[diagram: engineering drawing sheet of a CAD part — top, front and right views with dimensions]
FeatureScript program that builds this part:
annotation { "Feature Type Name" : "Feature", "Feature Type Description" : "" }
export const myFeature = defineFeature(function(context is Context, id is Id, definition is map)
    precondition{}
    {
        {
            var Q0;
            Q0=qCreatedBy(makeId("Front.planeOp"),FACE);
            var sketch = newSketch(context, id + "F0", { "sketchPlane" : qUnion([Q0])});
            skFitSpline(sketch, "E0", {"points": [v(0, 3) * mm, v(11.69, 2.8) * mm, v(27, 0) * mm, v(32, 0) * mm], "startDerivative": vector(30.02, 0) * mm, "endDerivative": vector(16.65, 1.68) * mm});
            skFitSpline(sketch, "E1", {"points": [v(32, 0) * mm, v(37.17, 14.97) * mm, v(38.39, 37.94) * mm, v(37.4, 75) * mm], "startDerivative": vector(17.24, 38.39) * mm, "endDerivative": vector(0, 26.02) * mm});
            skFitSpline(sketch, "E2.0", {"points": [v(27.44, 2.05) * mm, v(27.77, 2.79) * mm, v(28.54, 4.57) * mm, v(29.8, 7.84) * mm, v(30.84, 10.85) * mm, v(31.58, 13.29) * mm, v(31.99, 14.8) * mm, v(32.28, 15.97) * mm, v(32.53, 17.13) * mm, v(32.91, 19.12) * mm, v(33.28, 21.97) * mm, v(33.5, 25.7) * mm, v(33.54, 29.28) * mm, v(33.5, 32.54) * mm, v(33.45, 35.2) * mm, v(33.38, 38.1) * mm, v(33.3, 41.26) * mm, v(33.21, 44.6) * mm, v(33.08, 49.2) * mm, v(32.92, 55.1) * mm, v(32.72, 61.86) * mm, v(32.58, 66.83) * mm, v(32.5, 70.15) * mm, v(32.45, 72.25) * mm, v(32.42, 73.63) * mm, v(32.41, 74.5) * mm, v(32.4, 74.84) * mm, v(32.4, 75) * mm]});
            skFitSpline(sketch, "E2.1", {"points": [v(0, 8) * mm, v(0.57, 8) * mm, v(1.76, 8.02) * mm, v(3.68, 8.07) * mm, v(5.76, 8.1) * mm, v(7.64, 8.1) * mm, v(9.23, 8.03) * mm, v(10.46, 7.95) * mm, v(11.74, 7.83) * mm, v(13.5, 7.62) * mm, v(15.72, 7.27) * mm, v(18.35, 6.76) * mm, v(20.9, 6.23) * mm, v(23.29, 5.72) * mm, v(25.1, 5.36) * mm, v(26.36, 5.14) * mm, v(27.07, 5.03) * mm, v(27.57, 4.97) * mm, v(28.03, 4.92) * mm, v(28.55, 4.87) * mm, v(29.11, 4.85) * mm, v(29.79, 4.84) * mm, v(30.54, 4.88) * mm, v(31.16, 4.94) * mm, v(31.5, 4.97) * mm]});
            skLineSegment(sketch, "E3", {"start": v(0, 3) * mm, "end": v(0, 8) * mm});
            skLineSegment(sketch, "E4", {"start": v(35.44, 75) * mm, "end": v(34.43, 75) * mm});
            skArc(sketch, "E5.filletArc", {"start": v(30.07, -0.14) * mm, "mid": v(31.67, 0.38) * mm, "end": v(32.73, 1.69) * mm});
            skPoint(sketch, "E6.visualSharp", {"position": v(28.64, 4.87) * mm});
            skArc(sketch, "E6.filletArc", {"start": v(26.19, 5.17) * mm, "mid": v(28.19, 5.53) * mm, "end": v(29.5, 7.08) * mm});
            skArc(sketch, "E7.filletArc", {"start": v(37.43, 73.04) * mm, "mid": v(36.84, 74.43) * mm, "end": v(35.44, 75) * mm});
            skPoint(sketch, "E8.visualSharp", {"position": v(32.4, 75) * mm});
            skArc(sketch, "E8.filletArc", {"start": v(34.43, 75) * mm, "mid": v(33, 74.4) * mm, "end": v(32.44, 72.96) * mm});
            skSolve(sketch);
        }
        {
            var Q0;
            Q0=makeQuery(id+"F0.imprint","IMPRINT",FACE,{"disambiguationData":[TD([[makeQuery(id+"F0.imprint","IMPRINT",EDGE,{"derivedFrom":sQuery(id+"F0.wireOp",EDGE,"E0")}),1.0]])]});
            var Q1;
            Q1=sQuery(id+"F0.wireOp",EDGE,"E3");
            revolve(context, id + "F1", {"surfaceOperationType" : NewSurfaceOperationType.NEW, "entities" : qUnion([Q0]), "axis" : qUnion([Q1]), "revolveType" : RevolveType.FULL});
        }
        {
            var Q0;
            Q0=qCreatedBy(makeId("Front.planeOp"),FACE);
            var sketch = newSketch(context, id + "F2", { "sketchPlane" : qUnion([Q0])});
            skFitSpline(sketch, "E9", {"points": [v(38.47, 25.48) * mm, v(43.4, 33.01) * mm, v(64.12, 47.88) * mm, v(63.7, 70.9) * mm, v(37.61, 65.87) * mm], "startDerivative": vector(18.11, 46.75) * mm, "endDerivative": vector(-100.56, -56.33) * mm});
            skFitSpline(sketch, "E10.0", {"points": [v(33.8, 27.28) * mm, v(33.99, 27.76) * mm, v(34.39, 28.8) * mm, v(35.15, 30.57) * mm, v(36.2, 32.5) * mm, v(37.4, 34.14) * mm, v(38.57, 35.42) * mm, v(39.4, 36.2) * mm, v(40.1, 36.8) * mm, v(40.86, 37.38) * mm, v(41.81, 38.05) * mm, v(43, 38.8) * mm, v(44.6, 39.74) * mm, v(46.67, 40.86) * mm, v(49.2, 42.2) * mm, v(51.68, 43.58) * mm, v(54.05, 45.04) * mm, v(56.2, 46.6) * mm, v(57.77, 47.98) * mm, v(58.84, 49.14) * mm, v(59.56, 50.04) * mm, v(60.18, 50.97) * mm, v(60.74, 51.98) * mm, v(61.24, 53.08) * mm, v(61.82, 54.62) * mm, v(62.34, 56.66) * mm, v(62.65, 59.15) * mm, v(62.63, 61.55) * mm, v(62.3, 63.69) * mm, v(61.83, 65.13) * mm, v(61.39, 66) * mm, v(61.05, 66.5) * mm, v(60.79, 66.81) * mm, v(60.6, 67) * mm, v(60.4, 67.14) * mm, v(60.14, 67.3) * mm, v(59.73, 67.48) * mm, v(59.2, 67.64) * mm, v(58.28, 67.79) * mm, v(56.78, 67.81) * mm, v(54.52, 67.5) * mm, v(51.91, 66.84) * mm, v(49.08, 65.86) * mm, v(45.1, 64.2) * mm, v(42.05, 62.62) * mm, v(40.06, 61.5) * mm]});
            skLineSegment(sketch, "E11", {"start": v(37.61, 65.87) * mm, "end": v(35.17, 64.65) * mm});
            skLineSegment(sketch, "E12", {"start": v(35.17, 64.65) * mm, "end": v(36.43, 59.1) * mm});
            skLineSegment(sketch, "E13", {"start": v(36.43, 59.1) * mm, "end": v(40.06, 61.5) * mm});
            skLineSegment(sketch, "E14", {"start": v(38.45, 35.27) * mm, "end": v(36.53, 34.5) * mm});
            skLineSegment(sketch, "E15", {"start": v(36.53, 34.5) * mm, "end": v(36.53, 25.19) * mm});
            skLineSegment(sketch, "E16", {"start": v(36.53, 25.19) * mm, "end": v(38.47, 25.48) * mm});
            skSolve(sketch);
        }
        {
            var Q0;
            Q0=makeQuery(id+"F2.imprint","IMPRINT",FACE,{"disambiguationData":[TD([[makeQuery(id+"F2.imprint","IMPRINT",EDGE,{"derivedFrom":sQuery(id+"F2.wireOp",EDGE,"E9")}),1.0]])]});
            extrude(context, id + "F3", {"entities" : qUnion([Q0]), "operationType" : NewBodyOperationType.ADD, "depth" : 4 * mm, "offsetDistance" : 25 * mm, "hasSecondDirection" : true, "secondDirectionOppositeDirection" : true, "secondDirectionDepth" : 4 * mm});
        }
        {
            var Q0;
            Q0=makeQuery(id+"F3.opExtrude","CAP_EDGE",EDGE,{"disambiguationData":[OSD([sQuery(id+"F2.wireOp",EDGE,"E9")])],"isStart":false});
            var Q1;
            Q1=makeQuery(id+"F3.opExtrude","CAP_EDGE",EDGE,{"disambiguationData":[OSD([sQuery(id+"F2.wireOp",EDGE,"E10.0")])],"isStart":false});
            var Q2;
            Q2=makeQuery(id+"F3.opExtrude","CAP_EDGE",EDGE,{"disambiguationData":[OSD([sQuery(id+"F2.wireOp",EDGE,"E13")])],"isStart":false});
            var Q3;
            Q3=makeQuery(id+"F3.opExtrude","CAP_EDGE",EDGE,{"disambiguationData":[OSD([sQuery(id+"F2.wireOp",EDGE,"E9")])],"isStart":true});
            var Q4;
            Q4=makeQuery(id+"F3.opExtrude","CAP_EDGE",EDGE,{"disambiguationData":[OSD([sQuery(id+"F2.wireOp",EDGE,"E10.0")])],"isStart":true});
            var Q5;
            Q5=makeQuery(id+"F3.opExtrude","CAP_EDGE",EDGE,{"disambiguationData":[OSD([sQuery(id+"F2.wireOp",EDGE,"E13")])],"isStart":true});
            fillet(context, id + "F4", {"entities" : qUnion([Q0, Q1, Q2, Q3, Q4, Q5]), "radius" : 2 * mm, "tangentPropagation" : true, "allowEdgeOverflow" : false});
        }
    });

▬▬▬

The task:
Render the lines from the very start of the rows through the line containing "[v(27.44, 2.05) *" as a JSON list of strings, one string per line. Omit any blank lines.

Final answer:
[
  "[diagram: engineering drawing sheet of a CAD part — top, front and right views with dimensions]",
  "FeatureScript program that builds this part:",
  "annotation { \"Feature Type Name\" : \"Feature\", \"Feature Type Description\" : \"\" }",
  "export const myFeature = defineFeature(function(context is Context, id is Id, definition is map)",
  "    precondition{}",
  "    {",
  "        {",
  "            var Q0;",
  "            Q0=qCreatedBy(makeId(\"Front.planeOp\"),FACE);",
  "            var sketch = newSketch(context, id + \"F0\", { \"sketchPlane\" : qUnion([Q0])});",
  "            skFitSpline(sketch, \"E0\", {\"points\": [v(0, 3) * mm, v(11.69, 2.8) * mm, v(27, 0) * mm, v(32, 0) * mm], \"startDerivative\": vector(30.02, 0) * mm, \"endDerivative\": vector(16.65, 1.68) * mm});",
  "            skFitSpline(sketch, \"E1\", {\"points\": [v(32, 0) * mm, v(37.17, 14.97) * mm, v(38.39, 37.94) * mm, v(37.4, 75) * mm], \"startDerivative\": vector(17.24, 38.39) * mm, \"endDerivative\": vector(0, 26.02) * mm});",
  "            skFitSpline(sketch, \"E2.0\", {\"points\": [v(27.44, 2.05) * mm, v(27.77, 2.79) * mm, v(28.54, 4.57) * mm, v(29.8, 7.84) * mm, v(30.84, 10.85) * mm, v(31.58, 13.29) * mm, v(31.99, 14.8) * mm, v(32.28, 15.97) * mm, v(32.53, 17.13) * mm, v(32.91, 19.12) * mm, v(33.28, 21.97) * mm, v(33.5, 25.7) * mm, v(33.54, 29.28) * mm, v(33.5, 32.54) * mm, v(33.45, 35.2) * mm, v(33.38, 38.1) * mm, v(33.3, 41.26) * mm, v(33.21, 44.6) * mm, v(33.08, 49.2) * mm, v(32.92, 55.1) * mm, v(32.72, 61.86) * mm, v(32.58, 66.83) * mm, v(32.5, 70.15) * mm, v(32.45, 72.25) * mm, v(32.42, 73.63) * mm, v(32.41, 74.5) * mm, v(32.4, 74.84) * mm, v(32.4, 75) * mm]});"
]